Collected data:

================

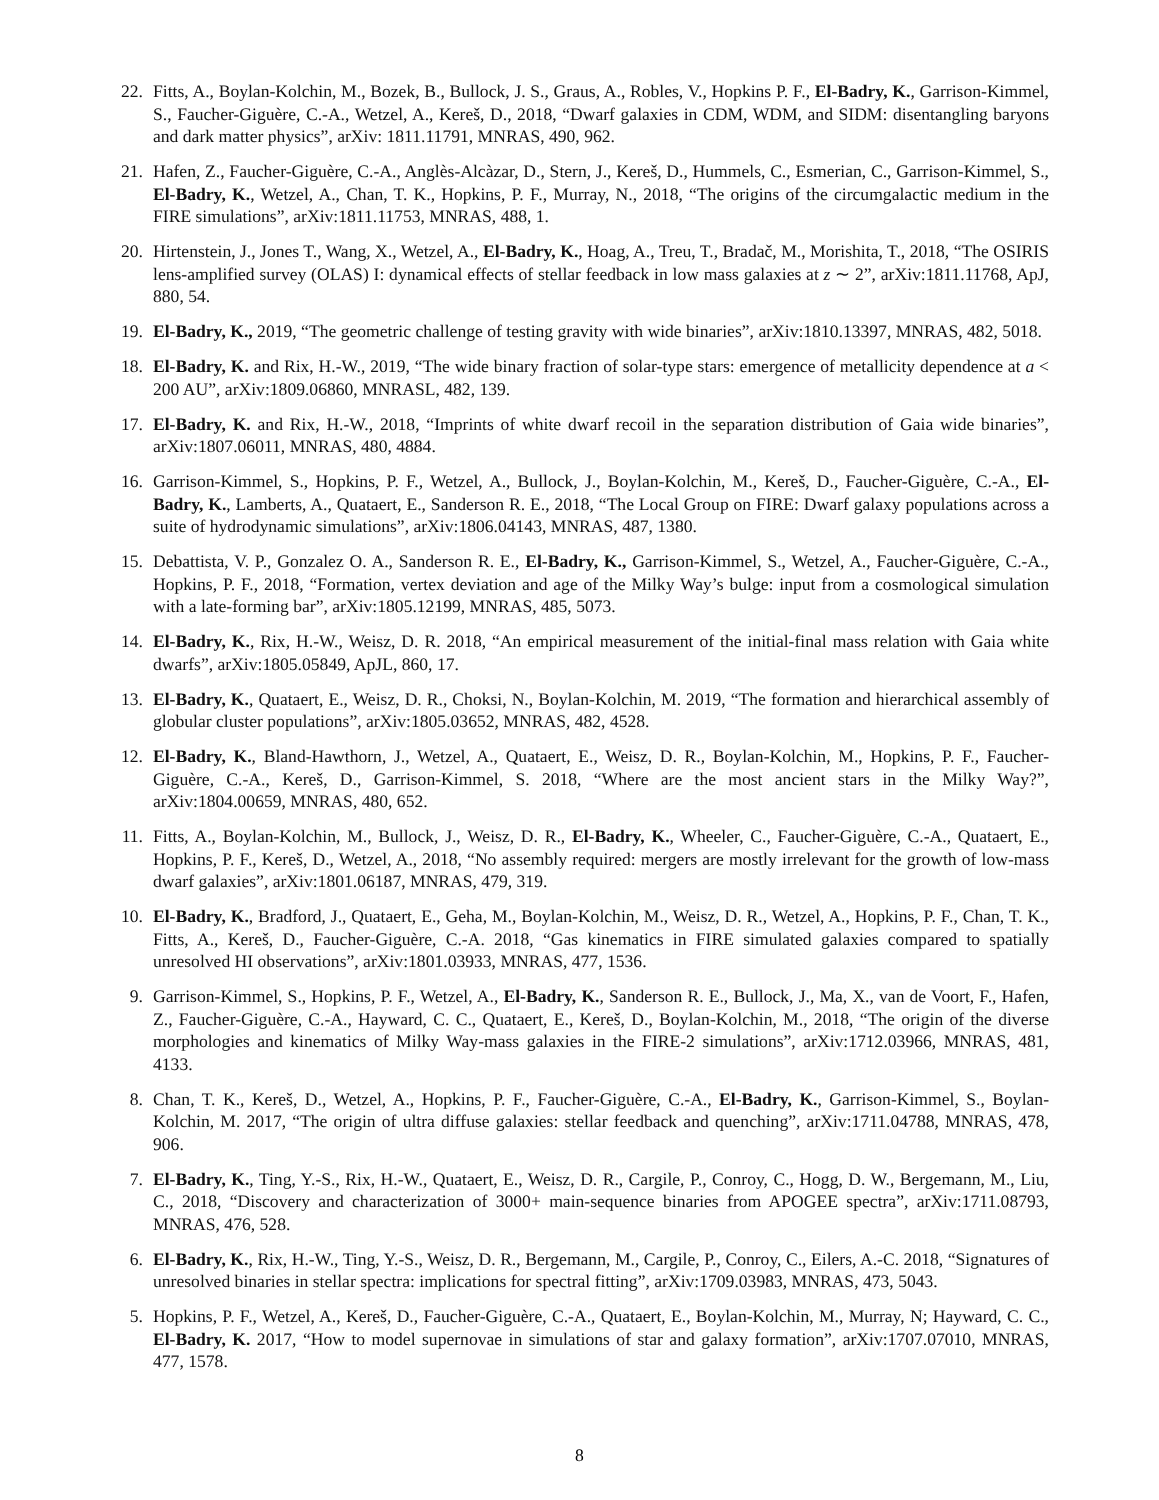22. Fitts, A., Boylan-Kolchin, M., Bozek, B., Bullock, J. S., Graus, A., Robles, V., Hopkins P. F., El-Badry, K., Garrison-Kimmel, S., Faucher-Giguère, C.-A., Wetzel, A., Kereš, D., 2018, “Dwarf galaxies in CDM, WDM, and SIDM: disentangling baryons and dark matter physics”, arXiv: 1811.11791, MNRAS, 490, 962.
21. Hafen, Z., Faucher-Giguère, C.-A., Anglès-Alcàzar, D., Stern, J., Kereš, D., Hummels, C., Esmerian, C., Garrison-Kimmel, S., El-Badry, K., Wetzel, A., Chan, T. K., Hopkins, P. F., Murray, N., 2018, “The origins of the circumgalactic medium in the FIRE simulations”, arXiv:1811.11753, MNRAS, 488, 1.
20. Hirtenstein, J., Jones T., Wang, X., Wetzel, A., El-Badry, K., Hoag, A., Treu, T., Bradač, M., Morishita, T., 2018, “The OSIRIS lens-amplified survey (OLAS) I: dynamical effects of stellar feedback in low mass galaxies at z ∼ 2”, arXiv:1811.11768, ApJ, 880, 54.
19. El-Badry, K., 2019, “The geometric challenge of testing gravity with wide binaries”, arXiv:1810.13397, MNRAS, 482, 5018.
18. El-Badry, K. and Rix, H.-W., 2019, “The wide binary fraction of solar-type stars: emergence of metallicity dependence at a < 200 AU”, arXiv:1809.06860, MNRASL, 482, 139.
17. El-Badry, K. and Rix, H.-W., 2018, “Imprints of white dwarf recoil in the separation distribution of Gaia wide binaries”, arXiv:1807.06011, MNRAS, 480, 4884.
16. Garrison-Kimmel, S., Hopkins, P. F., Wetzel, A., Bullock, J., Boylan-Kolchin, M., Kereš, D., Faucher-Giguère, C.-A., El-Badry, K., Lamberts, A., Quataert, E., Sanderson R. E., 2018, “The Local Group on FIRE: Dwarf galaxy populations across a suite of hydrodynamic simulations”, arXiv:1806.04143, MNRAS, 487, 1380.
15. Debattista, V. P., Gonzalez O. A., Sanderson R. E., El-Badry, K., Garrison-Kimmel, S., Wetzel, A., Faucher-Giguère, C.-A., Hopkins, P. F., 2018, “Formation, vertex deviation and age of the Milky Way’s bulge: input from a cosmological simulation with a late-forming bar”, arXiv:1805.12199, MNRAS, 485, 5073.
14. El-Badry, K., Rix, H.-W., Weisz, D. R. 2018, “An empirical measurement of the initial-final mass relation with Gaia white dwarfs”, arXiv:1805.05849, ApJL, 860, 17.
13. El-Badry, K., Quataert, E., Weisz, D. R., Choksi, N., Boylan-Kolchin, M. 2019, “The formation and hierarchical assembly of globular cluster populations”, arXiv:1805.03652, MNRAS, 482, 4528.
12. El-Badry, K., Bland-Hawthorn, J., Wetzel, A., Quataert, E., Weisz, D. R., Boylan-Kolchin, M., Hopkins, P. F., Faucher-Giguère, C.-A., Kereš, D., Garrison-Kimmel, S. 2018, “Where are the most ancient stars in the Milky Way?”, arXiv:1804.00659, MNRAS, 480, 652.
11. Fitts, A., Boylan-Kolchin, M., Bullock, J., Weisz, D. R., El-Badry, K., Wheeler, C., Faucher-Giguère, C.-A., Quataert, E., Hopkins, P. F., Kereš, D., Wetzel, A., 2018, “No assembly required: mergers are mostly irrelevant for the growth of low-mass dwarf galaxies”, arXiv:1801.06187, MNRAS, 479, 319.
10. El-Badry, K., Bradford, J., Quataert, E., Geha, M., Boylan-Kolchin, M., Weisz, D. R., Wetzel, A., Hopkins, P. F., Chan, T. K., Fitts, A., Kereš, D., Faucher-Giguère, C.-A. 2018, “Gas kinematics in FIRE simulated galaxies compared to spatially unresolved HI observations”, arXiv:1801.03933, MNRAS, 477, 1536.
9. Garrison-Kimmel, S., Hopkins, P. F., Wetzel, A., El-Badry, K., Sanderson R. E., Bullock, J., Ma, X., van de Voort, F., Hafen, Z., Faucher-Giguère, C.-A., Hayward, C. C., Quataert, E., Kereš, D., Boylan-Kolchin, M., 2018, “The origin of the diverse morphologies and kinematics of Milky Way-mass galaxies in the FIRE-2 simulations”, arXiv:1712.03966, MNRAS, 481, 4133.
8. Chan, T. K., Kereš, D., Wetzel, A., Hopkins, P. F., Faucher-Giguère, C.-A., El-Badry, K., Garrison-Kimmel, S., Boylan-Kolchin, M. 2017, “The origin of ultra diffuse galaxies: stellar feedback and quenching”, arXiv:1711.04788, MNRAS, 478, 906.
7. El-Badry, K., Ting, Y.-S., Rix, H.-W., Quataert, E., Weisz, D. R., Cargile, P., Conroy, C., Hogg, D. W., Bergemann, M., Liu, C., 2018, “Discovery and characterization of 3000+ main-sequence binaries from APOGEE spectra”, arXiv:1711.08793, MNRAS, 476, 528.
6. El-Badry, K., Rix, H.-W., Ting, Y.-S., Weisz, D. R., Bergemann, M., Cargile, P., Conroy, C., Eilers, A.-C. 2018, “Signatures of unresolved binaries in stellar spectra: implications for spectral fitting”, arXiv:1709.03983, MNRAS, 473, 5043.
5. Hopkins, P. F., Wetzel, A., Kereš, D., Faucher-Giguère, C.-A., Quataert, E., Boylan-Kolchin, M., Murray, N; Hayward, C. C., El-Badry, K. 2017, “How to model supernovae in simulations of star and galaxy formation”, arXiv:1707.07010, MNRAS, 477, 1578.
8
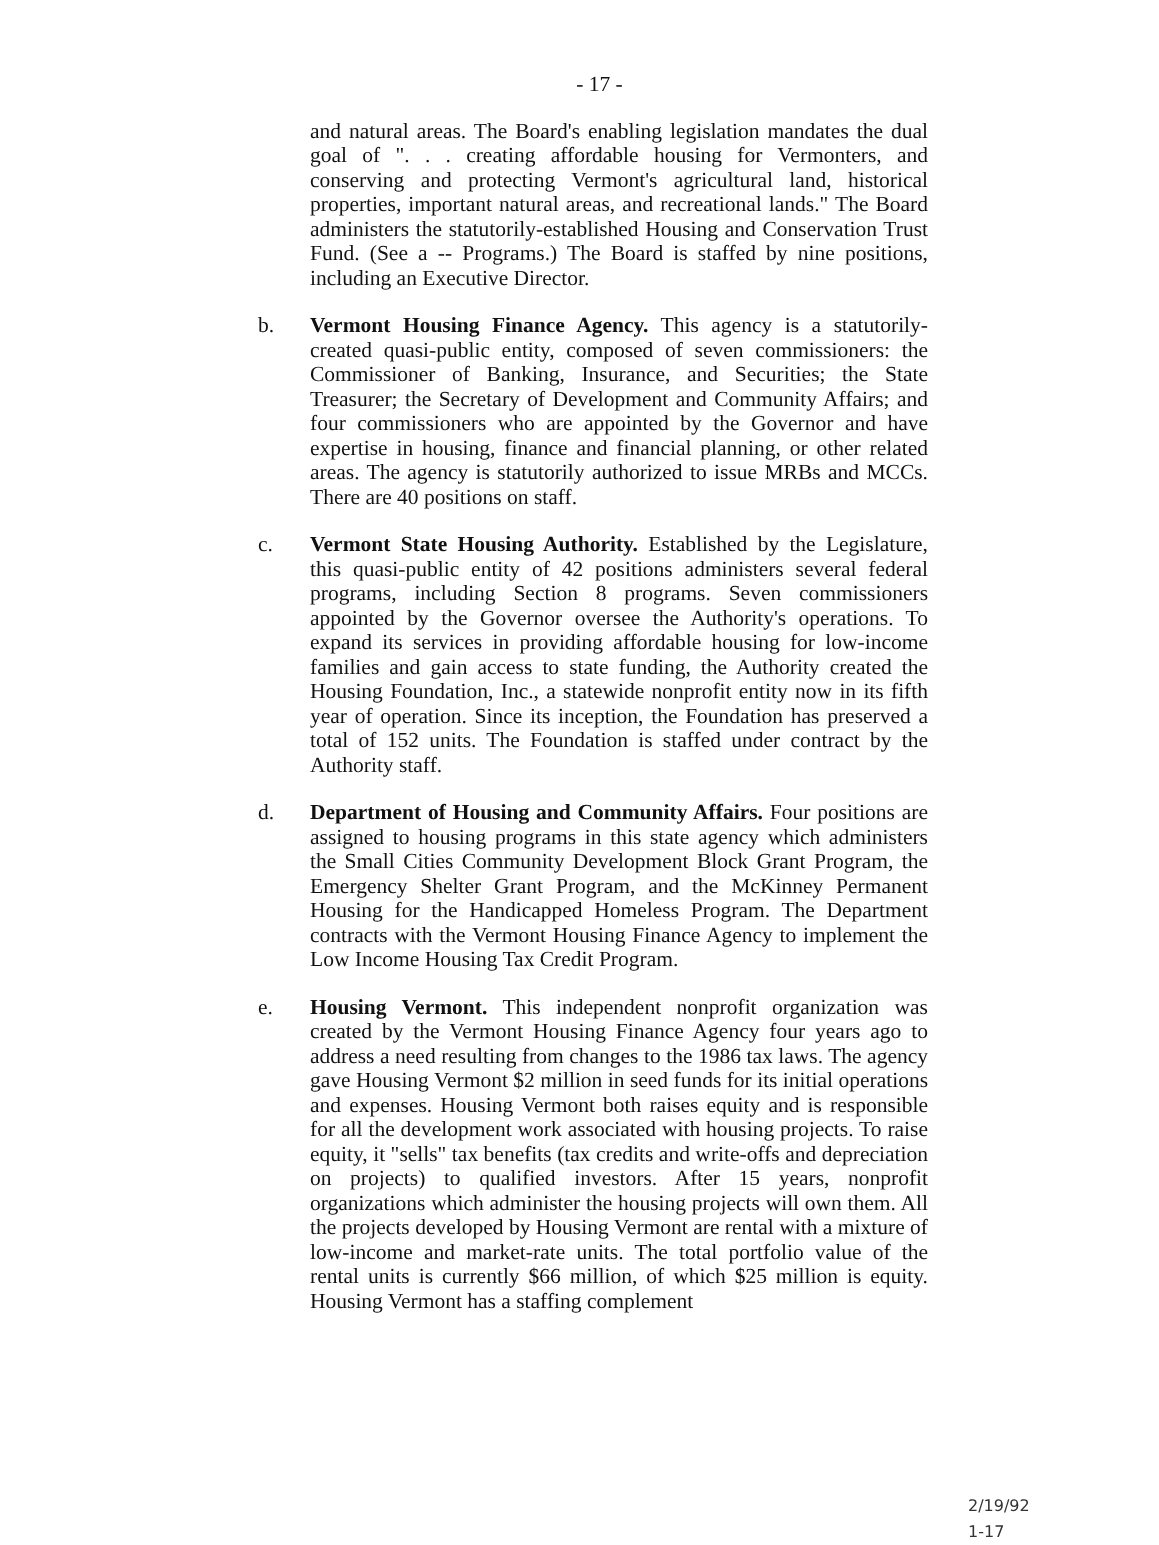- 17 -
and natural areas. The Board's enabling legislation mandates the dual goal of ". . . creating affordable housing for Vermonters, and conserving and protecting Vermont's agricultural land, historical properties, important natural areas, and recreational lands." The Board administers the statutorily-established Housing and Conservation Trust Fund. (See a -- Programs.) The Board is staffed by nine positions, including an Executive Director.
b. Vermont Housing Finance Agency. This agency is a statutorily-created quasi-public entity, composed of seven commissioners: the Commissioner of Banking, Insurance, and Securities; the State Treasurer; the Secretary of Development and Community Affairs; and four commissioners who are appointed by the Governor and have expertise in housing, finance and financial planning, or other related areas. The agency is statutorily authorized to issue MRBs and MCCs. There are 40 positions on staff.
c. Vermont State Housing Authority. Established by the Legislature, this quasi-public entity of 42 positions administers several federal programs, including Section 8 programs. Seven commissioners appointed by the Governor oversee the Authority's operations. To expand its services in providing affordable housing for low-income families and gain access to state funding, the Authority created the Housing Foundation, Inc., a statewide nonprofit entity now in its fifth year of operation. Since its inception, the Foundation has preserved a total of 152 units. The Foundation is staffed under contract by the Authority staff.
d. Department of Housing and Community Affairs. Four positions are assigned to housing programs in this state agency which administers the Small Cities Community Development Block Grant Program, the Emergency Shelter Grant Program, and the McKinney Permanent Housing for the Handicapped Homeless Program. The Department contracts with the Vermont Housing Finance Agency to implement the Low Income Housing Tax Credit Program.
e. Housing Vermont. This independent nonprofit organization was created by the Vermont Housing Finance Agency four years ago to address a need resulting from changes to the 1986 tax laws. The agency gave Housing Vermont $2 million in seed funds for its initial operations and expenses. Housing Vermont both raises equity and is responsible for all the development work associated with housing projects. To raise equity, it "sells" tax benefits (tax credits and write-offs and depreciation on projects) to qualified investors. After 15 years, nonprofit organizations which administer the housing projects will own them. All the projects developed by Housing Vermont are rental with a mixture of low-income and market-rate units. The total portfolio value of the rental units is currently $66 million, of which $25 million is equity. Housing Vermont has a staffing complement
2/19/92
1-17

================

- [WORK TASK]: The required output is each line above restated verbatim, with all images omitted.

- [ANSWER TO THIS PROBLEM]:
22. Fitts, A., Boylan-Kolchin, M., Bozek, B., Bullock, J. S., Graus, A., Robles, V., Hopkins P. F., El-Badry, K., Garrison-Kimmel, S., Faucher-Giguère, C.-A., Wetzel, A., Kereš, D., 2018, “Dwarf galaxies in CDM, WDM, and SIDM: disentangling baryons and dark matter physics”, arXiv: 1811.11791, MNRAS, 490, 962.
21. Hafen, Z., Faucher-Giguère, C.-A., Anglès-Alcàzar, D., Stern, J., Kereš, D., Hummels, C., Esmerian, C., Garrison-Kimmel, S., El-Badry, K., Wetzel, A., Chan, T. K., Hopkins, P. F., Murray, N., 2018, “The origins of the circumgalactic medium in the FIRE simulations”, arXiv:1811.11753, MNRAS, 488, 1.
20. Hirtenstein, J., Jones T., Wang, X., Wetzel, A., El-Badry, K., Hoag, A., Treu, T., Bradač, M., Morishita, T., 2018, “The OSIRIS lens-amplified survey (OLAS) I: dynamical effects of stellar feedback in low mass galaxies at z ∼ 2”, arXiv:1811.11768, ApJ, 880, 54.
19. El-Badry, K., 2019, “The geometric challenge of testing gravity with wide binaries”, arXiv:1810.13397, MNRAS, 482, 5018.
18. El-Badry, K. and Rix, H.-W., 2019, “The wide binary fraction of solar-type stars: emergence of metallicity dependence at a < 200 AU”, arXiv:1809.06860, MNRASL, 482, 139.
17. El-Badry, K. and Rix, H.-W., 2018, “Imprints of white dwarf recoil in the separation distribution of Gaia wide binaries”, arXiv:1807.06011, MNRAS, 480, 4884.
16. Garrison-Kimmel, S., Hopkins, P. F., Wetzel, A., Bullock, J., Boylan-Kolchin, M., Kereš, D., Faucher-Giguère, C.-A., El-Badry, K., Lamberts, A., Quataert, E., Sanderson R. E., 2018, “The Local Group on FIRE: Dwarf galaxy populations across a suite of hydrodynamic simulations”, arXiv:1806.04143, MNRAS, 487, 1380.
15. Debattista, V. P., Gonzalez O. A., Sanderson R. E., El-Badry, K., Garrison-Kimmel, S., Wetzel, A., Faucher-Giguère, C.-A., Hopkins, P. F., 2018, “Formation, vertex deviation and age of the Milky Way’s bulge: input from a cosmological simulation with a late-forming bar”, arXiv:1805.12199, MNRAS, 485, 5073.
14. El-Badry, K., Rix, H.-W., Weisz, D. R. 2018, “An empirical measurement of the initial-final mass relation with Gaia white dwarfs”, arXiv:1805.05849, ApJL, 860, 17.
13. El-Badry, K., Quataert, E., Weisz, D. R., Choksi, N., Boylan-Kolchin, M. 2019, “The formation and hierarchical assembly of globular cluster populations”, arXiv:1805.03652, MNRAS, 482, 4528.
12. El-Badry, K., Bland-Hawthorn, J., Wetzel, A., Quataert, E., Weisz, D. R., Boylan-Kolchin, M., Hopkins, P. F., Faucher-Giguère, C.-A., Kereš, D., Garrison-Kimmel, S. 2018, “Where are the most ancient stars in the Milky Way?”, arXiv:1804.00659, MNRAS, 480, 652.
11. Fitts, A., Boylan-Kolchin, M., Bullock, J., Weisz, D. R., El-Badry, K., Wheeler, C., Faucher-Giguère, C.-A., Quataert, E., Hopkins, P. F., Kereš, D., Wetzel, A., 2018, “No assembly required: mergers are mostly irrelevant for the growth of low-mass dwarf galaxies”, arXiv:1801.06187, MNRAS, 479, 319.
10. El-Badry, K., Bradford, J., Quataert, E., Geha, M., Boylan-Kolchin, M., Weisz, D. R., Wetzel, A., Hopkins, P. F., Chan, T. K., Fitts, A., Kereš, D., Faucher-Giguère, C.-A. 2018, “Gas kinematics in FIRE simulated galaxies compared to spatially unresolved HI observations”, arXiv:1801.03933, MNRAS, 477, 1536.
9. Garrison-Kimmel, S., Hopkins, P. F., Wetzel, A., El-Badry, K., Sanderson R. E., Bullock, J., Ma, X., van de Voort, F., Hafen, Z., Faucher-Giguère, C.-A., Hayward, C. C., Quataert, E., Kereš, D., Boylan-Kolchin, M., 2018, “The origin of the diverse morphologies and kinematics of Milky Way-mass galaxies in the FIRE-2 simulations”, arXiv:1712.03966, MNRAS, 481, 4133.
8. Chan, T. K., Kereš, D., Wetzel, A., Hopkins, P. F., Faucher-Giguère, C.-A., El-Badry, K., Garrison-Kimmel, S., Boylan-Kolchin, M. 2017, “The origin of ultra diffuse galaxies: stellar feedback and quenching”, arXiv:1711.04788, MNRAS, 478, 906.
7. El-Badry, K., Ting, Y.-S., Rix, H.-W., Quataert, E., Weisz, D. R., Cargile, P., Conroy, C., Hogg, D. W., Bergemann, M., Liu, C., 2018, “Discovery and characterization of 3000+ main-sequence binaries from APOGEE spectra”, arXiv:1711.08793, MNRAS, 476, 528.
6. El-Badry, K., Rix, H.-W., Ting, Y.-S., Weisz, D. R., Bergemann, M., Cargile, P., Conroy, C., Eilers, A.-C. 2018, “Signatures of unresolved binaries in stellar spectra: implications for spectral fitting”, arXiv:1709.03983, MNRAS, 473, 5043.
5. Hopkins, P. F., Wetzel, A., Kereš, D., Faucher-Giguère, C.-A., Quataert, E., Boylan-Kolchin, M., Murray, N; Hayward, C. C., El-Badry, K. 2017, “How to model supernovae in simulations of star and galaxy formation”, arXiv:1707.07010, MNRAS, 477, 1578.
8
- 17 -
and natural areas. The Board's enabling legislation mandates the dual goal of ". . . creating affordable housing for Vermonters, and conserving and protecting Vermont's agricultural land, historical properties, important natural areas, and recreational lands." The Board administers the statutorily-established Housing and Conservation Trust Fund. (See a -- Programs.) The Board is staffed by nine positions, including an Executive Director.
b. Vermont Housing Finance Agency. This agency is a statutorily-created quasi-public entity, composed of seven commissioners: the Commissioner of Banking, Insurance, and Securities; the State Treasurer; the Secretary of Development and Community Affairs; and four commissioners who are appointed by the Governor and have expertise in housing, finance and financial planning, or other related areas. The agency is statutorily authorized to issue MRBs and MCCs. There are 40 positions on staff.
c. Vermont State Housing Authority. Established by the Legislature, this quasi-public entity of 42 positions administers several federal programs, including Section 8 programs. Seven commissioners appointed by the Governor oversee the Authority's operations. To expand its services in providing affordable housing for low-income families and gain access to state funding, the Authority created the Housing Foundation, Inc., a statewide nonprofit entity now in its fifth year of operation. Since its inception, the Foundation has preserved a total of 152 units. The Foundation is staffed under contract by the Authority staff.
d. Department of Housing and Community Affairs. Four positions are assigned to housing programs in this state agency which administers the Small Cities Community Development Block Grant Program, the Emergency Shelter Grant Program, and the McKinney Permanent Housing for the Handicapped Homeless Program. The Department contracts with the Vermont Housing Finance Agency to implement the Low Income Housing Tax Credit Program.
e. Housing Vermont. This independent nonprofit organization was created by the Vermont Housing Finance Agency four years ago to address a need resulting from changes to the 1986 tax laws. The agency gave Housing Vermont $2 million in seed funds for its initial operations and expenses. Housing Vermont both raises equity and is responsible for all the development work associated with housing projects. To raise equity, it "sells" tax benefits (tax credits and write-offs and depreciation on projects) to qualified investors. After 15 years, nonprofit organizations which administer the housing projects will own them. All the projects developed by Housing Vermont are rental with a mixture of low-income and market-rate units. The total portfolio value of the rental units is currently $66 million, of which $25 million is equity. Housing Vermont has a staffing complement
2/19/92
1-17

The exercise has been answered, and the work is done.